I sincerely doubt that anyone is the same IRL and online. In fact, I'd go so far as to suggest if they were, that would speak of quite a rigid personality. After all, people are not the same in different RL contexts (work, home, socially, with partners, etc) depending on the setting and the people around them, so why should we expect them to be the same online? Equally, I would not expect people to be the same on all the different sites they visit. They will present a different set of facets everywhere they go.

Of course, there's likely to be an underlying core consistency, assuming there's not an attempt at deliberate deceit. But the idea that one can be the same online and offline strikes me as just as implausible as the idea that one can be same in all the different offline contexts we function in.

I actually AM pretty much the same in real life as I am online. The only difference, of course being that I'm not Adama, lol. But everything else is the same... I type how I speak, and say the same things online that I'd say in real life.
 
I flirt less in real life, but only because real life people, for some strange reason, expect people to follow through.

The art of casual flirting had previously been lost, but with the advent of the internet, it is coming back.
 
I guess it depend on the who the person is, There are agressive people on the internet and offline. There are few that are quite, shy, and non agressive offline, but once they are sitting at a computer table they turn into smart asses and they get agressive.
 
The article linked in the original post strikes me as extremely technology-phobic.

"The book is most effective when Aboujaoude uses his psychiatric insights to describe the five forces that assert themselves online: aggression, narcissism, grandiosity, immaturity and impulsivity."

Sounds like he's been sampling 4Chan as his baseline.

Wouldn't a person have to have these tendencies anyway in order for them to manifest?

"OMG! Communication is sliding backward, as well, the author warns. Rather than reading or watching "Hamlet," we're sending emoticons. And the dramatic rise in the popularity of video, computer and online games suggests an epidemic of Holden Caulfield-like juvenile "regressions.""

Wow ... so everyone who is currently posting OMG and WTF on Facebook would be reading Hamlet if it weren't for the Internet? Damn that dirty internet!

Also, the last sentence seems to suggest that he views all video games as being juvenile violence-orgies. A broad, fear-mongering generalization by someone who obviously knows very little about the subject.

Terrible article. No offence, Gryffindorian.
 
I tend to be a little 'louder' online, but essentially, my personality's the same.

In real life I have a sense of humor about everything, and it can be rather dark and morbid at times. I find the humor in any situation, good or bad, and usually I will say some sarcastic remark that half the people in the room will take as a sincere comment, while the other half shoot me a keen glance and chuckle a little. I don't even bother trying to convey this type of humor online because it just doesn't work.

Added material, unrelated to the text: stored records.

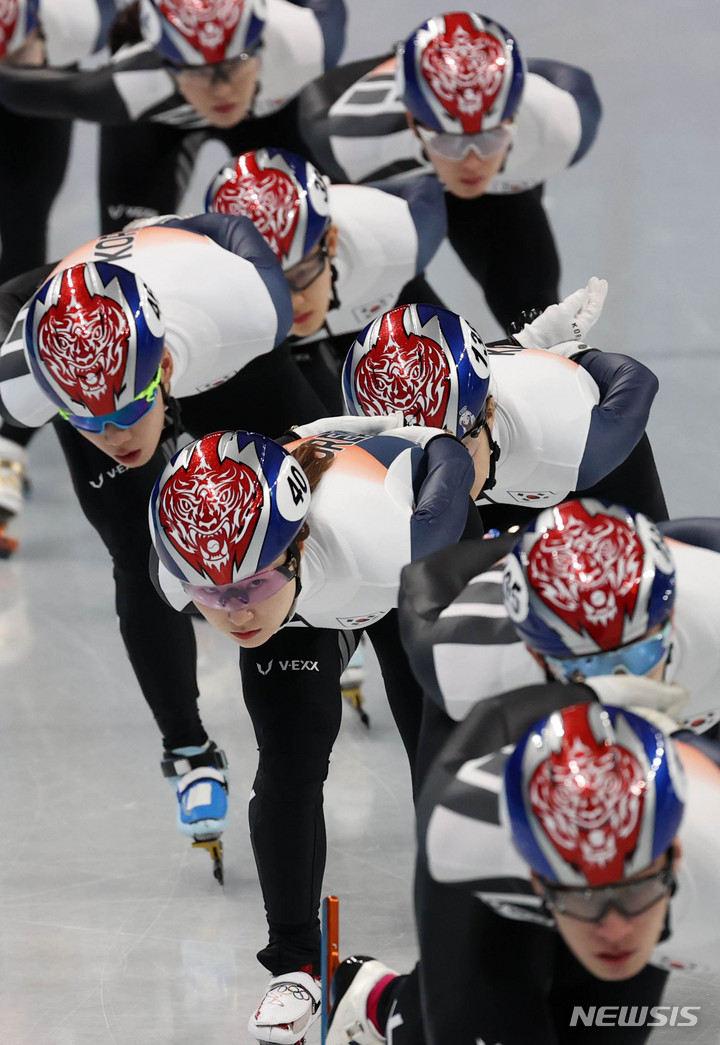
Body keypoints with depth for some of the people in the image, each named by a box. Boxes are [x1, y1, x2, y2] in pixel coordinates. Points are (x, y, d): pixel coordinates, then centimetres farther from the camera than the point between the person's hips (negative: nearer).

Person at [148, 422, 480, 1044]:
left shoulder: (382, 540, -50)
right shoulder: (179, 577, -38)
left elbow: (448, 458, -28)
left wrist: (442, 449, -7)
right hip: (301, 608, 2)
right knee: (288, 770, -5)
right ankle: (294, 964, 14)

I have exactly the same type of humor, and I've had to adjust that online. It's not the same as it is in real life, but if I do it, the sarcasm is more exaggerated.

One thing I don't ever try to be is agressive, and while a lot of the things I say get me into trouble, I don't think any could be classed as agressive.
 
I'm more myself at the core online. I try and be socially acceptable IRL to a greater extent than I would bother with online. One thing I've noticed is that my online style has bled into my RL. Sometimes IRL I will ask leading questions, say something wildly inappropriate (but funny) or quote things at people who aren't the sort of people who quote things. In a forum you don't tailor what you say to the individual as much as you do IRL because lots of people are reading it. You might post some off the top of your head response which amuses some and annoys others, you know X will think you cold for it and Y will LOL at it. You post it because it amuses YOU. I've seen myself behaving like this IRL quite a lot in the last few years. In some ways it's a good way to attract people like minded. I met my mr. teacake on a forum years ago and we were attracted to our online styles which, since they were really our core personalities worked out well in an RL relationship.